Brantley Co. v. Simmons, A90A0628
Court | United States Court of Appeals (Georgia) |
Writing for the Court | POPE; DEEN, P.J., and BEASLEY |
Citation | 395 S.E.2d 656,196 Ga.App. 233 |
Parties | BRANTLEY COMPANY v. SIMMONS. |
Docket Number | No. A90A0628,A90A0628 |
Decision Date | 03 July 1990 |
Gibson & Jackson, Douglas L. Gibson, Waycross, for appellant.
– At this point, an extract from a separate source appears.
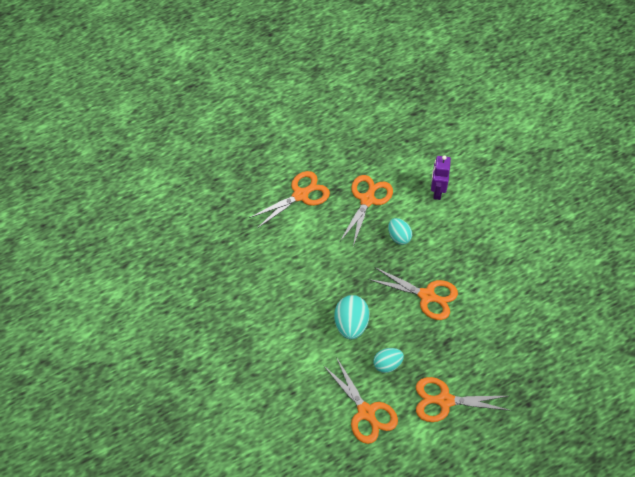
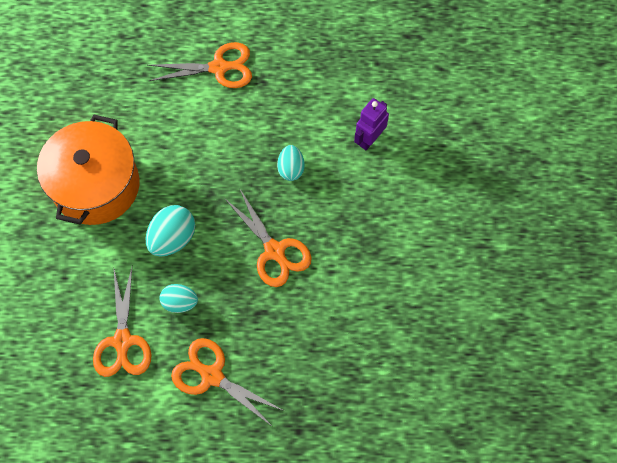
camera: 30 degrees right, 10 degrees up
orange scissors [339,175,393,246] -> none
none -> orange pot [37,115,139,225]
W. Vincent Settle III, for appellee.
The Brantley Company, plaintiff below, appeals from the trial court's grant of Ralph Simmons' motion for judgment notwithstanding the verdict (JNOV). The jury had returned a verdict of $15,165.27 on an open account against defendant Simmons and co-defendant Jack Wall. At trial, plaintiff proceeded on the theory that Simmons had represented to its general manager that he and Jack Wall were partners in a farming venture and that Simmons had agreed to "stand good" for Wall's debt. In his motion for JNOV, Simmons argued that because there was no writing signed by him in which he promised to pay Wall's debt, the Statute of Frauds was applicable and he could not be held liable. This was the basis upon which the trial court granted JNOV. Held:
Plaintiff first argues that defendant's motion for JNOV was based on a ground not raised in his motion for directed verdict as required by OCGA § 9-11-50(b). Our review of the record shows that defendant's motion for a directed verdict was on the basis that defendant never asked for any credit nor endorsed any credit and that under the UCC as it relates to retail sale of goods he could not orally agree to be responsible for the goods. The motion for JNOV was based upon the application of OCGA § 13-5-30, the Statute of Frauds. Although defendant argues his motion for directed verdict logically included § 13-5-30, we do not agree. OCGA § 9-11-8(c) specifically lists the Statute of Frauds as an affirmative defense that must be raised by pleading or be waived. Beck v. Johnston, 118 Ga.App. 541, 164 S.E.2d 342 (1968); see also New House Products v. Commercial Plastics, etc., Corp., 141 Ga.App. 199(1), 233 S.E.2d 45 (1977). Defendant never raised the defense, either in his pleadings, by motion or in the pre-trial order. We agree with plaintiff that the language used by defendant in his motion for directed verdict did not contain the ground raised in his motion for JNOV and even if it had, under the authorities set out above, the defense had been waived. It follows that the trial court erred in granting JNOV. Because OCGA § 13-5-30 was the only ground urged in support of the motion for JNOV, we need not consider the merits of defendant's alternative ground for directed verdict.